Models for sound synthesis:
Voice-driven sound synthesis in miMic is achieved through a subset of the sound models palette available in the Sound Design Toolkit (SDT). The SDT is a software package providing advanced, perception-oriented and physically-consistent sound synthesis models that cover a mixture of acoustic phenomena, basic mechanical interactions (i.e., everyday sounds) and machines.
The software package and documentation can be downloaded at https://github.com/SkAT-VG/SDT/releases
Control and Mapping:
Each sound model is provided with a customizable control layer that allows to connect the vocal and gestural descriptors to the interactive parameters. While one-to-one and one-to-many mapping is a trivial task to accomplish, many-to-one associations are achieved through specific Js functions, that can be recalled and edited in the control layer, directly. Finally, a control module per parameter allows to smooth, scale, and eventually distort the audio feature value into the range meaningful for the control parameter.

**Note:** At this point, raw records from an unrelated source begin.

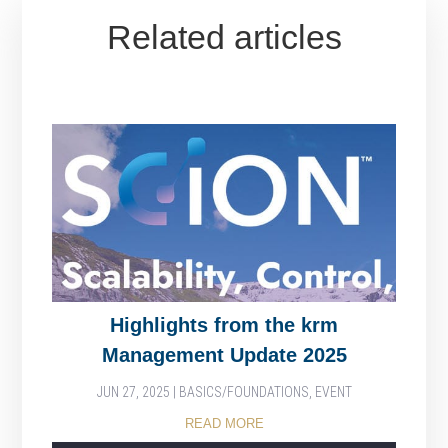
Related articles
Highlights from the krm
Management Update 2025
JUN 27, 2025
|
BASICS/FOUNDATIONS
,
EVENT
READ MORE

An opposite approach is that of training a classifier by examples provided by a specific user. We tested this approach by using MuBu objects for content-based real-time interactive audio processing, under Cycling’74 Max.
The MuBu.gmm object extracts Mel-Frequency Cepstral Coefficients (MFCC) from audio examples (at least one example per sound class), and models each sound class as a mixture of Gaussian distributions. In the recognition phase, the likelihood for each class is estimated, and it can be used as a mixing weight for the corresponding sound model.
The classification tree is implemented in a Max/MSP patch for online recognition.
The vocal input undergoes the same processing adopted for the offline training so each imitation is analyzed and then the Median and IQR values are used in the classification tree. The classifiers select one of the classes and a synthetic example of that class is then played back to the user.
The individual-centered selection of sound models, when included in miMic, implies a further sub-mode of use, namely the Train procedure. In our realization the Train procedure is activated when both the buttons of miMic are pushed. To avoid using the GUI for this personalization stage, the user is requested to produce one vocal imitation for each of the five different sounds classes in a precise order, with an audible feedback marking the start and end of each imitation.